Prove or disprove: for any comm. ring $R $,
For three $R $-modules $M $, $N $ and $P $, $M \oplus P \simeq N \oplus P $ implies $M \simeq N $.
Let $f:M\to N $ and $g:N\to M $ be two $R $-module homomorphisms such that $gf=1_M $ (where $1_M = \operatorname{id}_M$ means the identity map on $M$). Then, $N\simeq\operatorname{Im}(f)\oplus\ker(g)$.
If $R $ is a PID and the modules are f.g., 1 is true, but I have no idea on general cases.
I think $1$ is false, even when $R$ is a PID. Let $R=\mathbb{Z}$, and $M=\mathbb{Z}$, $N=\mathbb{Z}\oplus \mathbb{Z}$, and $P=\oplus_{n=1}^{\infty} \mathbb{Z}$. Then $M \oplus P \simeq N \oplus P$ as they are both isomorphic to $\oplus_{n=1}^{\infty} \mathbb{Z}$, but $M\not\simeq N$ as $\mathbb{Z}$-modules (they have different rank).
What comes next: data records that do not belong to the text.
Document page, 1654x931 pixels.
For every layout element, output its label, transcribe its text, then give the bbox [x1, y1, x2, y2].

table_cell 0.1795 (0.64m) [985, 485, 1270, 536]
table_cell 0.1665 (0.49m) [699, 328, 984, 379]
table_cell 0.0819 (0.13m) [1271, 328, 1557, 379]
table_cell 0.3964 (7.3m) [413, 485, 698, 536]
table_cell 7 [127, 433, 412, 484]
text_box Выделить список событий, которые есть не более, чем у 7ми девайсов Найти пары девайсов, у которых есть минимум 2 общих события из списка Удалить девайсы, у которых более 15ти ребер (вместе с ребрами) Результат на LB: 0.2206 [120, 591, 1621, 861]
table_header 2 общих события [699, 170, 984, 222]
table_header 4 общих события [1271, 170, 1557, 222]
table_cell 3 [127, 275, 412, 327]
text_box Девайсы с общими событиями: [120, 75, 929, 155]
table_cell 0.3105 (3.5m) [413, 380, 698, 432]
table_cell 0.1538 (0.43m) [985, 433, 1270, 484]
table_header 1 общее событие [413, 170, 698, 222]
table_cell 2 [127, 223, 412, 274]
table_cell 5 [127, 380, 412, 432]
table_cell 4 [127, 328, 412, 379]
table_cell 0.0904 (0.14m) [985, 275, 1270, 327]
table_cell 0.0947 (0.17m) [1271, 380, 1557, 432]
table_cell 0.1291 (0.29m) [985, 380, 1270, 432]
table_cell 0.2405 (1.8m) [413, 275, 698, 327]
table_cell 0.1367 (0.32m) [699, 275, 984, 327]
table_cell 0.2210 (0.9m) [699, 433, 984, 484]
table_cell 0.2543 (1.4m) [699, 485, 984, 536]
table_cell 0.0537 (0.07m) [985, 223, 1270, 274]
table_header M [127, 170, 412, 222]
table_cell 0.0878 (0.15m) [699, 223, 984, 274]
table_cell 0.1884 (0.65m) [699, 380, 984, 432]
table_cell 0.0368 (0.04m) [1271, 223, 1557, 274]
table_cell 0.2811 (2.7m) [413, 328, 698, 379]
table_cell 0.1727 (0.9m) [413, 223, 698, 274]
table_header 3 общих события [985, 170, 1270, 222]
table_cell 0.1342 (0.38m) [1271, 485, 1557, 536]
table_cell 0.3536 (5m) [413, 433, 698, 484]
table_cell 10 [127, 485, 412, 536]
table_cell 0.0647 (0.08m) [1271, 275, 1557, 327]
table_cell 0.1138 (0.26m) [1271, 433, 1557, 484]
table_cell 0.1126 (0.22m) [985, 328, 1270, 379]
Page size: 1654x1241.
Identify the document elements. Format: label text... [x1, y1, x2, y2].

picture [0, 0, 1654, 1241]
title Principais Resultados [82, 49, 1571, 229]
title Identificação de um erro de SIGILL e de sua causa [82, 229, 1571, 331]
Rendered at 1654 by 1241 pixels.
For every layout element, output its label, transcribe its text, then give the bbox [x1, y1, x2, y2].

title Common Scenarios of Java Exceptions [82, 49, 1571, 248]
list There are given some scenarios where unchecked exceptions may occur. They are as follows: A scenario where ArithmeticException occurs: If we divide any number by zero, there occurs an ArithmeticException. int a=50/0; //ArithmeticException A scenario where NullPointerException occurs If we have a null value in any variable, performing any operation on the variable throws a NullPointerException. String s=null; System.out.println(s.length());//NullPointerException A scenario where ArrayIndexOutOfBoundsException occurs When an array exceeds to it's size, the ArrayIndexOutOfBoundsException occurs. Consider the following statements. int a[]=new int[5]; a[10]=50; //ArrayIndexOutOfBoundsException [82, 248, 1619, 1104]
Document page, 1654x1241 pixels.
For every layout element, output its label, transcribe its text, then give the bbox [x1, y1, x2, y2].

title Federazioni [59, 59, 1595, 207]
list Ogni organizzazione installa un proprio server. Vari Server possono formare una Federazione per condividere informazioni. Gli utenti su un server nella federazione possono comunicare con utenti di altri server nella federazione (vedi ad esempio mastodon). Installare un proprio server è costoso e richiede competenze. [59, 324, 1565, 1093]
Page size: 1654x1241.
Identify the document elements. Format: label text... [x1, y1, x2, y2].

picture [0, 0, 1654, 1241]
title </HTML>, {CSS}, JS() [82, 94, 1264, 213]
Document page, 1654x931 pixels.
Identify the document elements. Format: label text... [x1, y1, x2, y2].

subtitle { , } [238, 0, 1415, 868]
For part (2), I see that Jyrki has a hint in the comment, but let me say few words. This fact is known as splitting lemma in some algebra books. The fact that $g\circ f = 1_{M}$ implies that $g$ is surjective and $f$ is injective. Hence, we have an exact sequence: $$ 0 \longrightarrow M\overset{f}\longrightarrow N\overset{g}\longrightarrow M \longrightarrow 0 $$ One of the criteria for the exact sequence to split is to have a map $h: M\to N$ such that $g\circ h = 1_{M}$. In this case, $h=f$ fulfills this.